**Recorded information**
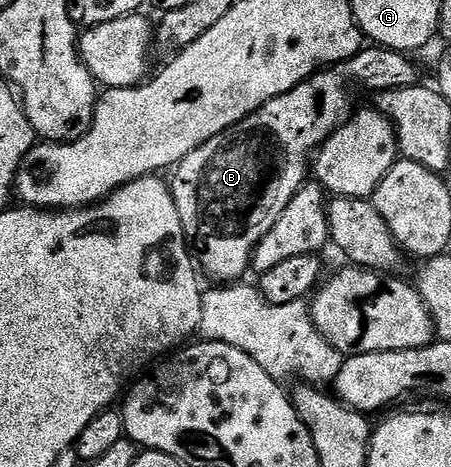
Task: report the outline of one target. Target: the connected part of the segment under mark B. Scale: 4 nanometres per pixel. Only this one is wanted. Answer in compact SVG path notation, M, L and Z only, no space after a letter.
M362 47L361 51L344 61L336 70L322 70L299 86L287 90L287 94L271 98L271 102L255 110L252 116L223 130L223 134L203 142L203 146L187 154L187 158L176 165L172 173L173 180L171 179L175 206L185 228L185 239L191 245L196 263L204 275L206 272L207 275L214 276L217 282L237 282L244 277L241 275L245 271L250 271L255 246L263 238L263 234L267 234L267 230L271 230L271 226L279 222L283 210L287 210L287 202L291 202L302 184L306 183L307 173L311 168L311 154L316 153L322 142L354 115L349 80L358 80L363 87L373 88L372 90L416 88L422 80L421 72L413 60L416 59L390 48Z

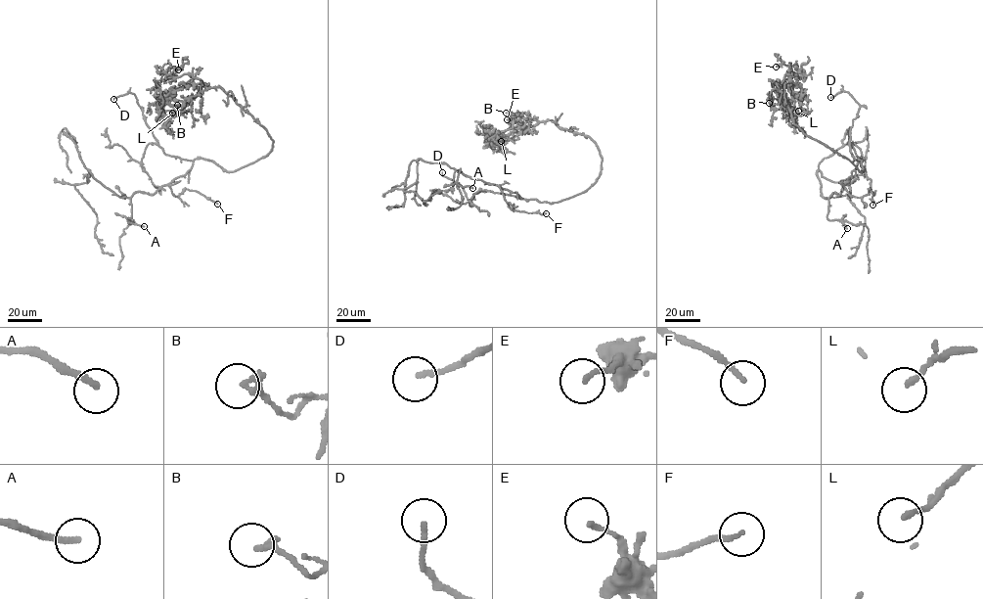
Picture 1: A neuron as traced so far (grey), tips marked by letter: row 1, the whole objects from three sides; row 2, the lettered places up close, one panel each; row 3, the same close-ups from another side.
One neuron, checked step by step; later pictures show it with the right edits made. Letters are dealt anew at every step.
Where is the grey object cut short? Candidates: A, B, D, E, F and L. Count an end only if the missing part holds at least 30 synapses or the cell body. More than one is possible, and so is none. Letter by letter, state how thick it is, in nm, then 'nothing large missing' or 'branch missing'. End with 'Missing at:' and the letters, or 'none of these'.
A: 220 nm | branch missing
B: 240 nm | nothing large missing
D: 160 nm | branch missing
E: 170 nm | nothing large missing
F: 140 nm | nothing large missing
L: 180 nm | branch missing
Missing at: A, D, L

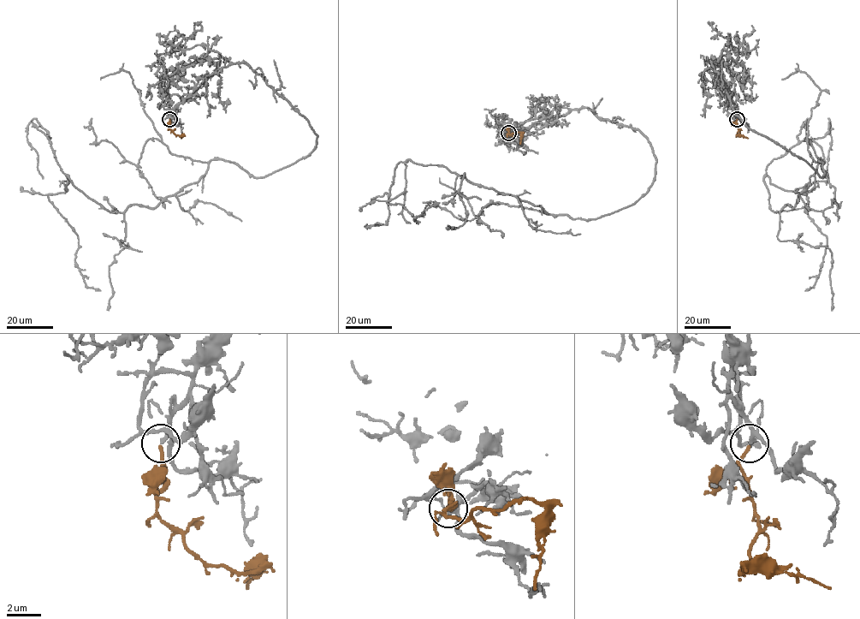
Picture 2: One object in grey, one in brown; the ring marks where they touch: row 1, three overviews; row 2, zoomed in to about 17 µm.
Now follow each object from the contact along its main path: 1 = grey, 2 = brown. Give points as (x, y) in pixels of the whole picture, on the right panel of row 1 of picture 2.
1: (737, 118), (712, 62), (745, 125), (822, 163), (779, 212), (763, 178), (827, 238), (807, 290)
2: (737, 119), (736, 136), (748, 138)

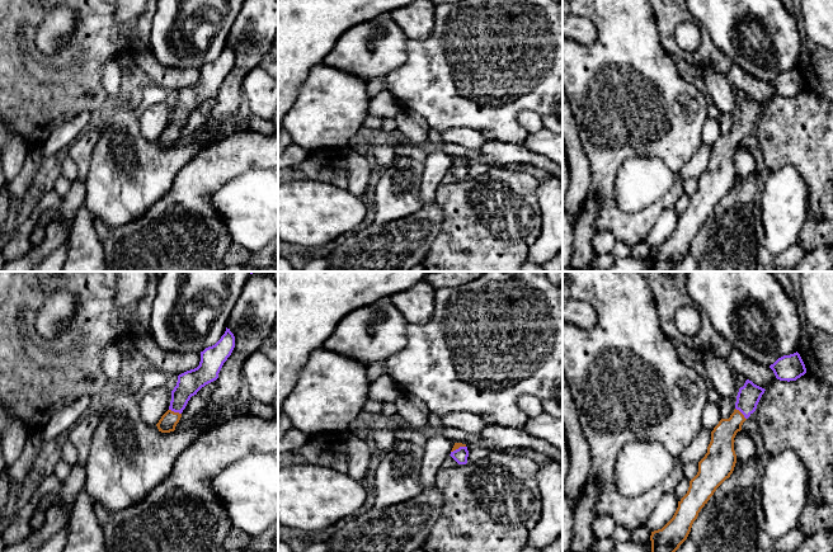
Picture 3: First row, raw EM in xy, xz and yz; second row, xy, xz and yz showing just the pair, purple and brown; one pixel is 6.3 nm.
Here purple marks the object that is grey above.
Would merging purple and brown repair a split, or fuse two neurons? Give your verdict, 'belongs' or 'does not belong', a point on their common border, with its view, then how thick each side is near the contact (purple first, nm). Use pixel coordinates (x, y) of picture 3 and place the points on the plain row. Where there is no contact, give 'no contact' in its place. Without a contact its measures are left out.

**Your assignment**
Search the preceding listing for "marks" and extract every line where it is found.

**Exercise output**
Picture 2: One object in grey, one in brown; the ring marks where they touch: row 1, three overviews; row 2, zoomed in to about 17 µm.
Here purple marks the object that is grey above.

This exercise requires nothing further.